Cooper was in town recently with his wife, journalist Allison Glock-Cooper, taking meetings for a scripted series they're writing for Showtime. Loosely based on their life together, the series is produced by Tea Leoni and David Duchovny.

“The book has no trans stuff in it at all,” Cooper said. “But people can read a transgender narrative into it. The polar bear is the ultimate outsider.” Yes, Cooper is a transgender man. No, Beaufort is not a transgender bear. But he is transhuman. His is meant to be a clichéd epic hero's journey, “like Odysseus.”

This city, of course, never needed much convincing about its own epic nature. The Beaufort Diaries made it to the Los Angeles Times best-seller list one month after publication, coming in at No. 17, after James Patterson's latest CIA-agent thriller. At 91 pages, it's an easy read, administering the kind of gentle flaying Angelenos crave.

Also, it has pictures. Cooper found illustrator Alex Petrowsky via Craigslist. Petrowsky was the only applicant who didn't ask how much the gig would pay.

If the book's attitude is a little Holden Caulfield, it's because Cooper's attitude is, too. Scrunched into the couch, he frowned at his parents' glorious 180-degree view of the ocean. He crashes at their Malibu home when he's in town.

He was happy the book was doing well. Mostly. “It's a little weird, I guess,” he allowed.

It got a starred review in Publishers Weekly. None of his other books did. It may even outsell them eventually. “That would be funny. And by funny I mean … ,” his voice trailed off. “I spent five years on my last novel. This one I pooped out in two months.”

Like the polar bear, Cooper never felt he was in his skin here in Southern California. Not two decades ago when he was a little surfer girl, and Malibu still felt like a funky hippie town.
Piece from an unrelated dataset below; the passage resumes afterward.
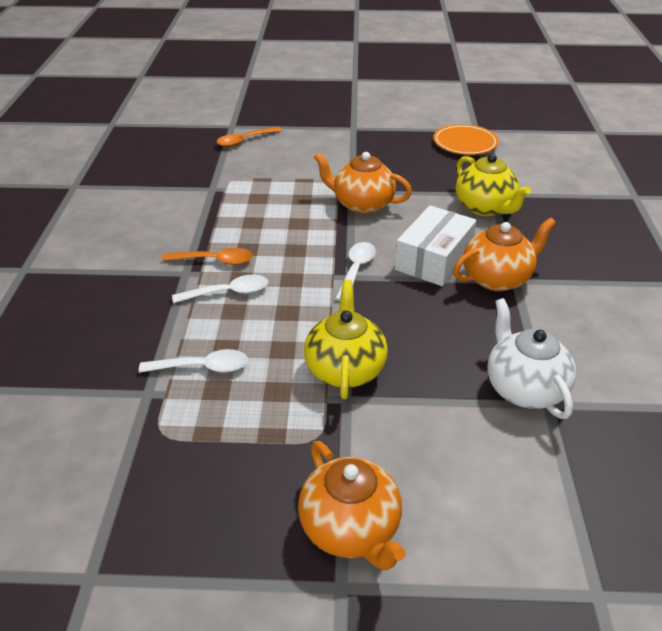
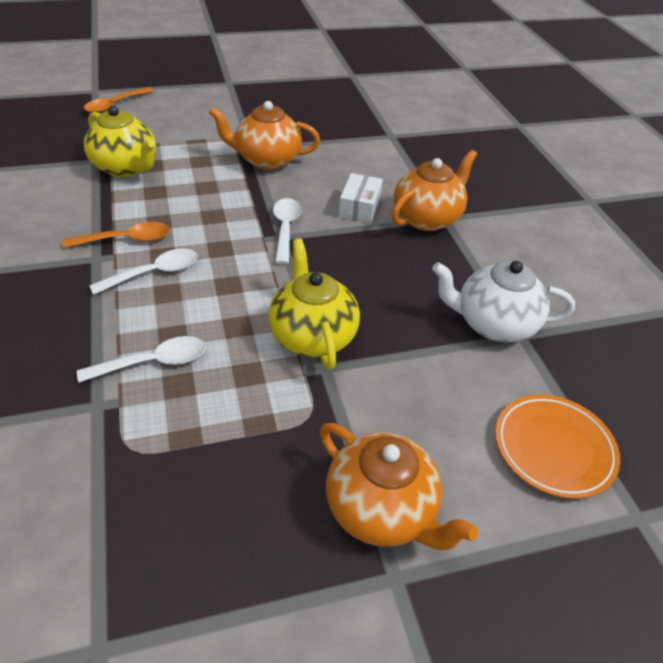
camera: 20 degrees left, 5 degrees up
white box [395,205,477,286] -> white box [339,173,383,223], size x0.61
orange plate [433,124,499,155] -> orange plate moved to [495,394,620,499]
yellow teapot [456,154,531,216] -> yellow teapot moved to [84,106,156,177]
white teapot [487,298,576,419] -> white teapot turned 45 degrees counterclockwise [432,261,575,342]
And certainly not today, sitting in the house he grew up in, surrounded by empty $13 million beachfront mansions. “The money, and the cars, and the Botox, and the breasts, it all feels so self-hating.”

It's not about discretion anymore, he said. It's about being permanently on blast. Cooper, who is 37, lives on a farm in upstate New York with his wife and daughters. Life is slower there. “Personally, I don't feel the need to tweet that I just took a shit.”
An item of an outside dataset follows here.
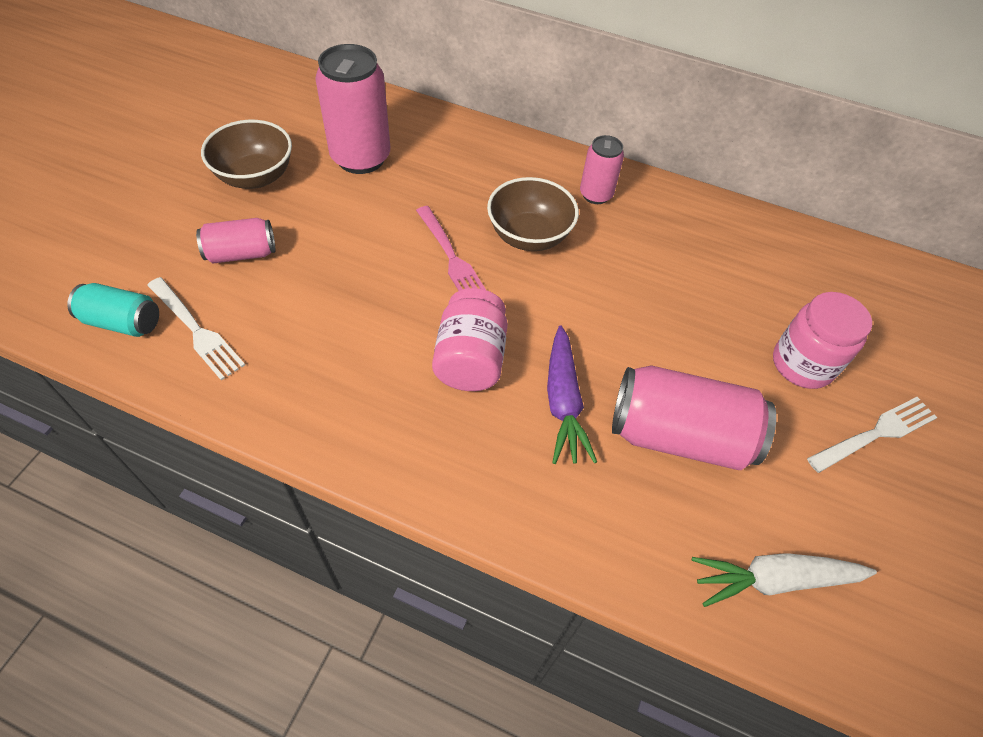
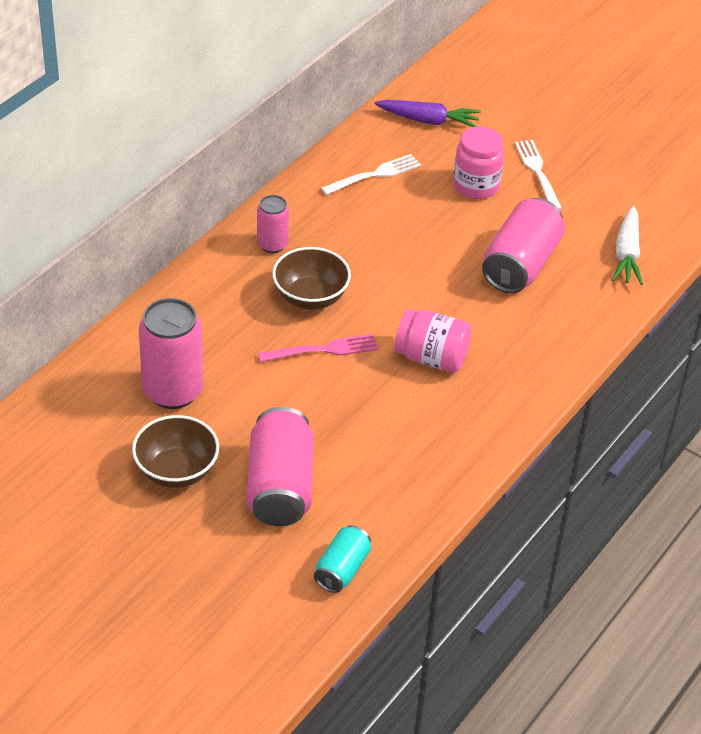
camera: 75 degrees left, 10 degrees down
white fork [147,277,245,380] -> white fork moved to [321,154,421,195]
pink can [196,218,275,263] -> pink can [246,407,314,526], size x1.78
purple carrot [547,325,597,464] -> purple carrot moved to [374,100,481,127]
Walking to breakfast, he noticed his neighbor's car had been washed three times in as many days. “What the fuck is getting on the car?” Cooper said. “Sea breeze?”

Coming back to L.A. is disorienting. To steady himself, he looks to the rocks outside the window.

Perhaps that's one thing selling the book. The sense of disorientation, of dislocation. The sense of not-quite-right. The arctic bear in a sunshine state. The male author born in a female's body.

“No, I'm not one of those 'I was born in the wrong body' types,” he said. He sees that as a comforting concept to people: What nature screwed up, medical science can fix. But it's not the full story.

Thankfully, Cooper didn't get any “Do you have a dick?” questions during this book tour. Not that he feels obliged to answer. People mostly asked how he got Duchovny to be the voice of the polar bear — droll, noirish, perfectly bearlike — in the book's video preview. To which Cooper usually replies: “I give a really good blow job.”